• _DIRECTIONS FOR THIS TASK_
Look in the data below for the line that has "entgegengenommen.", then print exactly every line from there through the line that has "кг шоколадная помадка с", leaving pictures out.

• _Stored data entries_
┌──

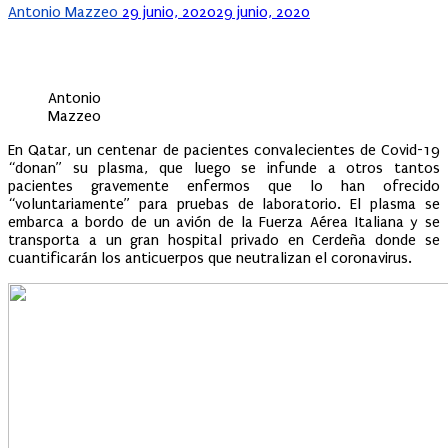
Posted
Antonio Mazzeo
29 junio, 2020
29 junio, 2020
on
Antonio
Mazzeo
En Qatar, un centenar de pacientes convalecientes de Covid-19
“donan” su plasma, que luego se infunde a otros tantos
pacientes gravemente enfermos que lo han ofrecido
“voluntariamente” para pruebas de laboratorio. El plasma se
embarca a bordo de un avión de la Fuerza Aérea Italiana y se
transporta a un gran hospital privado en Cerdeña donde se
cuantificarán los anticuerpos que neutralizan el coronavirus.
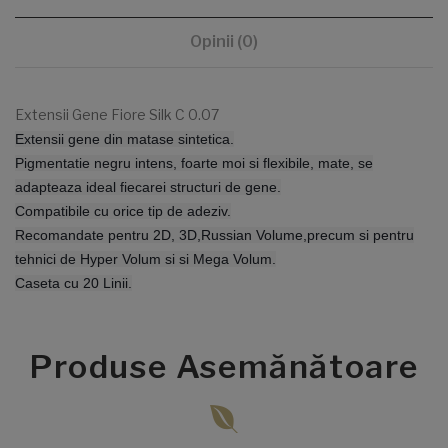
Opinii (0)
Extensii Gene Fiore Silk C 0.07
Extensii gene din matase sintetica.
Pigmentatie negru intens, foarte moi si flexibile, mate, se
adapteaza ideal fiecarei structuri de gene.
Compatibile cu orice tip de adeziv.
Recomandate pentru 2D, 3D,Russian Volume,precum si pentru
tehnici de Hyper Volum si si Mega Volum.
Caseta cu 20 Linii.
Produse Asemănătoare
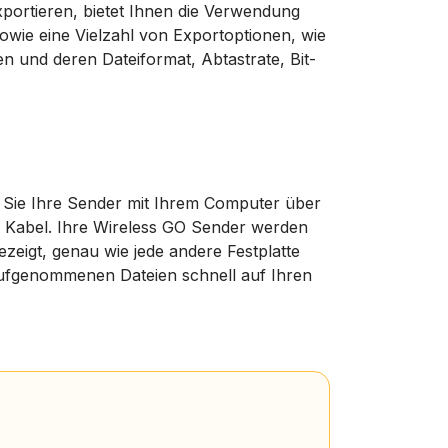
xportieren, bietet Ihnen die Verwendung
owie eine Vielzahl von Exportoptionen, wie
en und deren Dateiformat, Abtastrate, Bit-
 Sie Ihre Sender mit Ihrem Computer über
 Kabel. Ihre Wireless GO Sender werden
eigt, genau wie jede andere Festplatte
aufgenommenen Dateien schnell auf Ihren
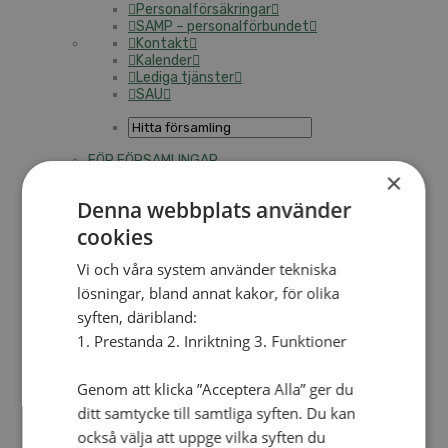
Personalförsäkringar
SAMP – personalförbundet
Kontakt
Kalender
Lediga tjänster
SAU
FÖR FÖRSAMLINGAR
×
VAD VI GÖR
Denna webbplats använder
VAD VI GÖR
cookies
Våra arbeten
Här finns vi
Vi och våra system använder tekniska
lösningar, bland annat kakor, för olika
Nationellt
syften, däribland:
Nationella avdelningen
1. Prestanda 2. Inriktning 3. Funktioner
Nationella arbetsområden
Våra pionjära satsningar
Genom att klicka ”Acceptera Alla” ger du
Engagera dig nationellt
Ekumeniska året 2025
ditt samtycke till samtliga syften. Du kan
också välja att uppge vilka syften du
Internationellt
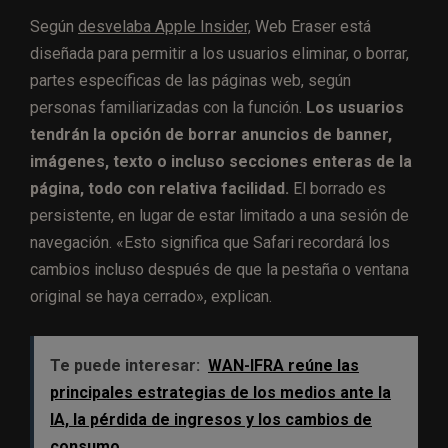
Según
desvelaba Apple Insider,
Web Eraser está
diseñada para permitir a los usuarios eliminar, o borrar,
partes específicas de las páginas web, según
personas familiarizadas con la función.
Los usuarios
tendrán la opción de borrar anuncios de banner,
imágenes, texto o incluso secciones enteras de la
página, todo con relativa facilidad.
El borrado es
persistente, en lugar de estar limitado a una sesión de
navegación. «Esto significa que Safari recordará los
cambios incluso después de que la pestaña o ventana
original se haya cerrado», explican.
Te puede interesar:
WAN-IFRA reúne las
principales estrategias de los medios ante la
IA, la pérdida de ingresos y los cambios de
consumo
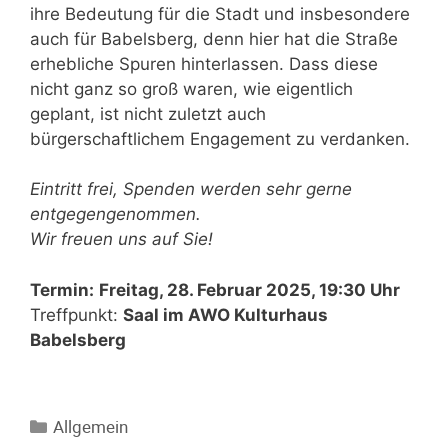
ihre Bedeutung für die Stadt und insbesondere
auch für Babelsberg, denn hier hat die Straße
erhebliche Spuren hinterlassen. Dass diese
nicht ganz so groß waren, wie eigentlich
geplant, ist nicht zuletzt auch
bürgerschaftlichem Engagement zu verdanken.
Eintritt frei, Spenden werden sehr gerne
entgegengenommen.
Wir freuen uns auf Sie!
Termin:
Freitag, 28. Februar 2025, 19:30 Uhr
Treffpunkt:
Saal im AWO Kulturhaus
Babelsberg
Allgemein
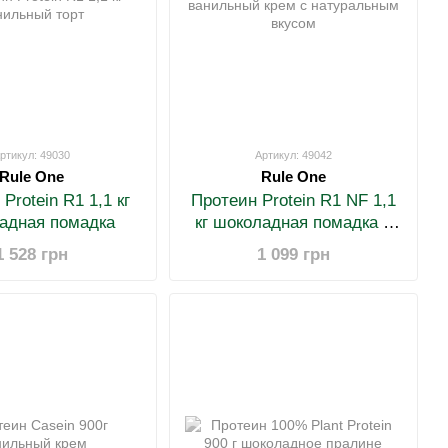
ртикул: 49030
Артикул: 49042
Rule One
Rule One
Protein R1 1,1 кг
Протеин Protein R1 NF 1,1
адная помадка
кг шоколадная помадка с
натуральным вкусом
1 528 грн
1 099 грн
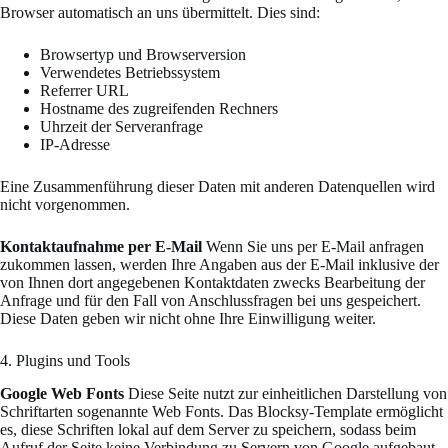
Browser automatisch an uns übermittelt. Dies sind:
Browsertyp und Browserversion
Verwendetes Betriebssystem
Referrer URL
Hostname des zugreifenden Rechners
Uhrzeit der Serveranfrage
IP-Adresse
Eine Zusammenführung dieser Daten mit anderen Datenquellen wird
nicht vorgenommen.
Kontaktaufnahme per E-Mail
Wenn Sie uns per E-Mail anfragen
zukommen lassen, werden Ihre Angaben aus der E-Mail inklus
ive der
von Ihnen dort angegebenen
Kontaktdaten zwecks Bearbeitung der
Anfrage und für den Fall von Anschlussfragen bei uns gespeichert.
Diese Daten geben wir nicht ohne Ihre Einwilligung weiter.
4. Plugins und Tools
Google Web Fonts
Diese Seite nutzt zur einheitlichen Darstellung von
Schriftarten sogenannte Web Fonts. Das Blocksy-Template ermöglicht
es, diese Schriften lokal auf dem Server zu speichern, sodass beim
Aufruf der Seite keine Verbindung zu Servern von Google aufgebaut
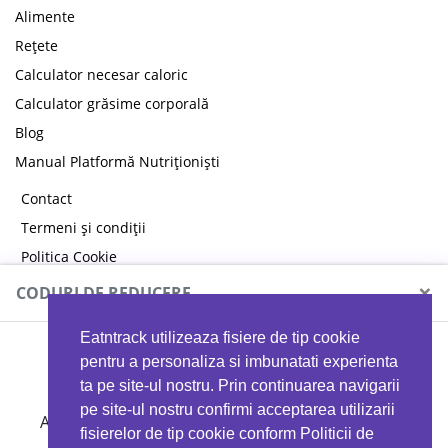
Alimente
Rețete
Calculator necesar caloric
Calculator grăsime corporală
Blog
Manual Platformă Nutriționiști
Contact
Termeni și condiții
Politica Cookie
Politica de confidențialitate
×
CODURI DE REDUCERE
Eatntrack utilizeaza fisiere de tip cookie
MYPROTEIN
pentru a personaliza si imbunatati experienta
ta pe site-ul nostru. Prin continuarea navigarii
pe site-ul nostru confirmi acceptarea utilizarii
Ai
40%
reducere la orice comandă folosind codul
fisierelor de tip cookie conform Politicii de
EATTRACK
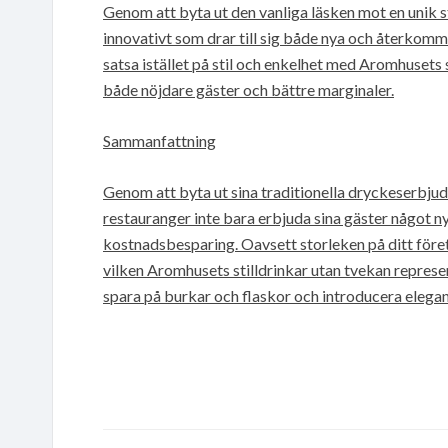
Genom att byta ut den vanliga läsken mot en unik st
innovativt som drar till sig både nya och återkom
satsa istället på stil och enkelhet med Aromhusets s
både nöjdare gäster och bättre marginaler.
Sammanfattning
Genom att byta ut sina traditionella dryckeserbj
restauranger inte bara erbjuda sina gäster något 
kostnadsbesparing. Oavsett storleken på ditt föret
vilken Aromhusets stilldrinkar utan tvekan represe
spara på burkar och flaskor och introducera elegan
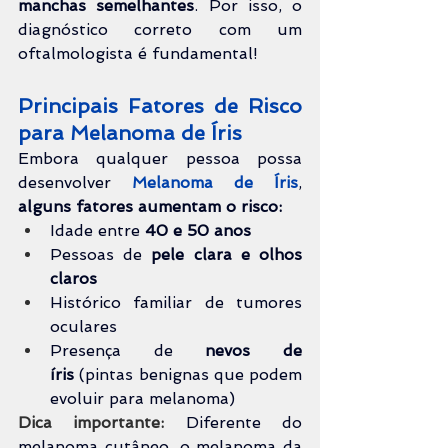
manchas 
semelhantes
. Por isso, o 
diagnóstico correto com um 
oftalmologista é fundamental!
Principais Fatores de Risco 
para Melanoma de Íris
Embora qualquer pessoa possa 
desenvolver 
Melanoma de Íris
, 
alguns fatores aumentam o risco:
Idade entre 
40 e 50 anos
Pessoas de 
pele clara e olhos 
claros
Histórico familiar de tumores 
oculares
Presença de 
nevos de 
íris
 (pintas benignas que podem 
evoluir para melanoma)
Dica importante:
Diferente do 
melanoma cutâneo, o melanoma da 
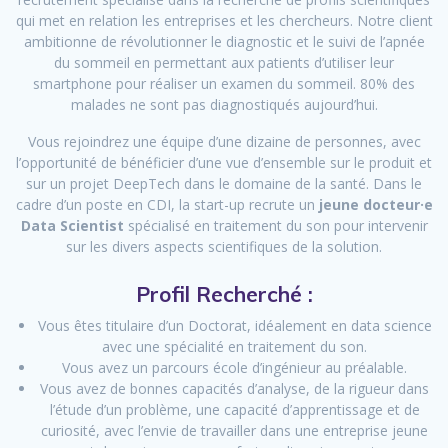
qui met en relation les entreprises et les chercheurs. Notre client
ambitionne de révolutionner le diagnostic et le suivi de l’apnée
du sommeil en permettant aux patients d’utiliser leur
smartphone pour réaliser un examen du sommeil. 80% des
malades ne sont pas diagnostiqués aujourd’hui.
Vous rejoindrez une équipe d’une dizaine de personnes, avec
l’opportunité de bénéficier d’une vue d’ensemble sur le produit et
sur un projet DeepTech dans le domaine de la santé. Dans le
cadre d’un poste en CDI, la start-up recrute un
jeune docteur·e
Data Scientist
spécialisé en traitement du son pour intervenir
sur les divers aspects scientifiques de la solution.
Profil Recherché :
Vous êtes titulaire d’un Doctorat, idéalement en data science
avec une spécialité en traitement du son.
Vous avez un parcours école d’ingénieur au préalable.
Vous avez de bonnes capacités d’analyse, de la rigueur dans
l’étude d’un problème, une capacité d’apprentissage et de
curiosité, avec l’envie de travailler dans une entreprise jeune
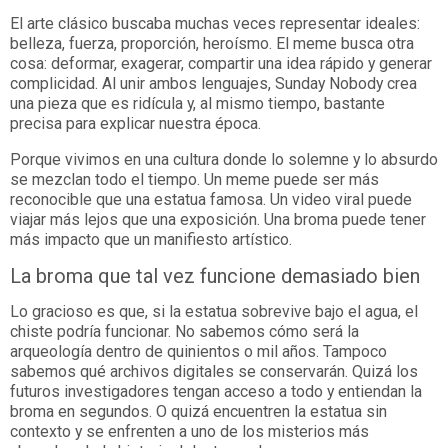
El arte clásico buscaba muchas veces representar ideales:
belleza, fuerza, proporción, heroísmo. El meme busca otra
cosa: deformar, exagerar, compartir una idea rápido y generar
complicidad. Al unir ambos lenguajes, Sunday Nobody crea
una pieza que es ridícula y, al mismo tiempo, bastante
precisa para explicar nuestra época.
Porque vivimos en una cultura donde lo solemne y lo absurdo
se mezclan todo el tiempo. Un meme puede ser más
reconocible que una estatua famosa. Un video viral puede
viajar más lejos que una exposición. Una broma puede tener
más impacto que un manifiesto artístico.
La broma que tal vez funcione demasiado bien
Lo gracioso es que, si la estatua sobrevive bajo el agua, el
chiste podría funcionar. No sabemos cómo será la
arqueología dentro de quinientos o mil años. Tampoco
sabemos qué archivos digitales se conservarán. Quizá los
futuros investigadores tengan acceso a todo y entiendan la
broma en segundos. O quizá encuentren la estatua sin
contexto y se enfrenten a uno de los misterios más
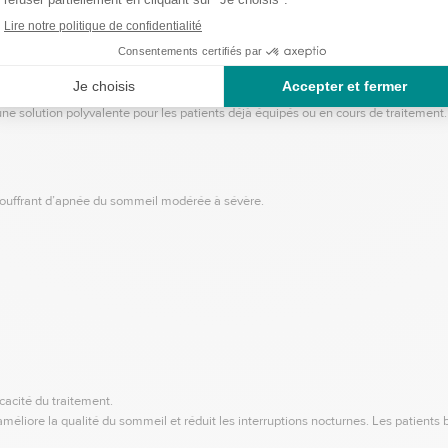
cteur clé dans le traitement de l’apnée du sommeil.
 PPC
ppareils CPAP et PPC du marché.
it une solution polyvalente pour les patients déjà équipés ou en cours de traitement.
souffrant d’apnée du sommeil modérée à sévère.
cacité du traitement.
améliore la qualité du sommeil et réduit les interruptions nocturnes. Les patients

└──

• _THE COMPLETED TASK_
entgegengenommen.
Wir freuen uns auf Sie!
Termin:
Freitag, 28. Februar 2025, 19:30 Uhr
Treffpunkt:
Saal im AWO Kulturhaus
Babelsberg
Allgemein
ртикул: 49030
Артикул: 49042
Rule One
Rule One
Protein R1 1,1 кг
Протеин Protein R1 NF 1,1
адная помадка
кг шоколадная помадка с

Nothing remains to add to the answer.